Scuffing at the sand under his shoes, Stoner grumbled, “This place isn’t a research station—it’s a damned political circus. Next thing you know they’ll be bringing in the Queen of England and the Mormon Tabernacle Choir.”
“Only on Sundays…”
“ATTENTION. ATTENTION,” blared the island-spanning network of public address loudspeakers. Thompson and Stoner looked up at the horn set on the bole of the palm tree.
“THE RUSSIAN DELEGATION IS NOW ESTIMATED TO ARRIVE AT SIXTEEN-THIRTY HOURS. ORIENTATION BRIEFING FOR THE RUSSIAN DELEGATION HAS BEEN RESCHEDULED TO TWENTY-ONE HUNDRED HOURS, AFTER THE EVENING MEAL.”
The metallic, booming voice stopped as suddenly as it had started, making Stoner feel momentarily as if a ho
le had been left in the air around him. Then the breeze gusted and a gull screamed and the nearby palms sighed. The island went back to normal.
“They’re late,” Thompson said.
“They must be flying a Russian plane,” Stoner muttered, “with a dependable Soviet crew.”
Markov studied the island intently as the plane circled at altitude.
Maria was sitting on the aisle seat beside him, her hands clutching the armrests with white-knuckled anxiety. The flight had been far from restful. First, they had to circle a huge springtime storm over the Urals.
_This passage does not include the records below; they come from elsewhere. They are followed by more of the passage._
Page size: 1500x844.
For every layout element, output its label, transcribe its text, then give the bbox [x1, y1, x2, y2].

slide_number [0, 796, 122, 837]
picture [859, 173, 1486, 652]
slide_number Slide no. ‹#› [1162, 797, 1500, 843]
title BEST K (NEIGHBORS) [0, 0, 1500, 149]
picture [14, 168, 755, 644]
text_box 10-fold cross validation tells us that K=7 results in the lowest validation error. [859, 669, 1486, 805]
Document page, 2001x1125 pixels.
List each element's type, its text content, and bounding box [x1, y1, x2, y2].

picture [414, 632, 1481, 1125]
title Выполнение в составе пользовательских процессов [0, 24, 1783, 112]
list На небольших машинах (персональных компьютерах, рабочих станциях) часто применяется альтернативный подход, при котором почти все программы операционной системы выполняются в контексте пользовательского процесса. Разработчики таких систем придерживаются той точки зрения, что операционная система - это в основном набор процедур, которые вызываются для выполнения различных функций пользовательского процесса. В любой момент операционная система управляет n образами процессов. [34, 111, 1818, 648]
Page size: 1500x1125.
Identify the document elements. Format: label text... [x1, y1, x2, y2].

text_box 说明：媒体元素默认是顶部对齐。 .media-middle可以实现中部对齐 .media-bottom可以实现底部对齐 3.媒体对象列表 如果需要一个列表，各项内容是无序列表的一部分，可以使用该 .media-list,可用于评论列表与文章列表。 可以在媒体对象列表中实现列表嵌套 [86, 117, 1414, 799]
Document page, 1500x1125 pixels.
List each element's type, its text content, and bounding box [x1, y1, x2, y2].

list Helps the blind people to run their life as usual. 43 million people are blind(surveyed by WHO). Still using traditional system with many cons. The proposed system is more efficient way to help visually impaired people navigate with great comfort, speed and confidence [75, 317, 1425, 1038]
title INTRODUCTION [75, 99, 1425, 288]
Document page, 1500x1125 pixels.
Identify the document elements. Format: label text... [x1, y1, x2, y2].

Then they made an extra fueling stop near Lake Baykal—where they were coolly informed that one of the engines was malfunctioning and would have to be repaired or replaced.
That did little to build one’s confidence for the long flight across the Pacific Ocean. Nor did the fact that they were kept locked inside the plane for six hours, with nothing to look at but the sight of Mongol mechanics peering puzzledly into the innards of the engine nacelle.
But now at last they were circling over the tiny sliver of an island, with its black gouge of an airstrip, the way a dog circles his sleeping mat before finally settling down for a snooze.
Markov paid scant attention to the glorious cloudscape that was turning the western horizon into a molten palette of reds and oranges. He studied the island.
There wasn’t much to see. A cluster of buildings at one end. The airstrip. More buildings on the other side of the airstrip. A single road. Some radio telescope antennas.
The other islands scattered along the oval-shaped coral reef seemed empty, abandoned. White beaches and lush green foliage. All of them tiny, barely a few city blocks long, Markov judged. The main island was bigger, but had been almost totally denuded of trees to make room for the buildings and the airstrip.
He reached down under the seat for his satchel.
“What are you doing?” Maria groused.
“Looking for the binoculars.”
“What do you expect to see? Dancing girls in grass skirts?”
Markov sighed. He had given up that particular fantasy when the KGB briefing officer had informed them that the Americans had turned Kwajalein into a military base more than twenty years earlier.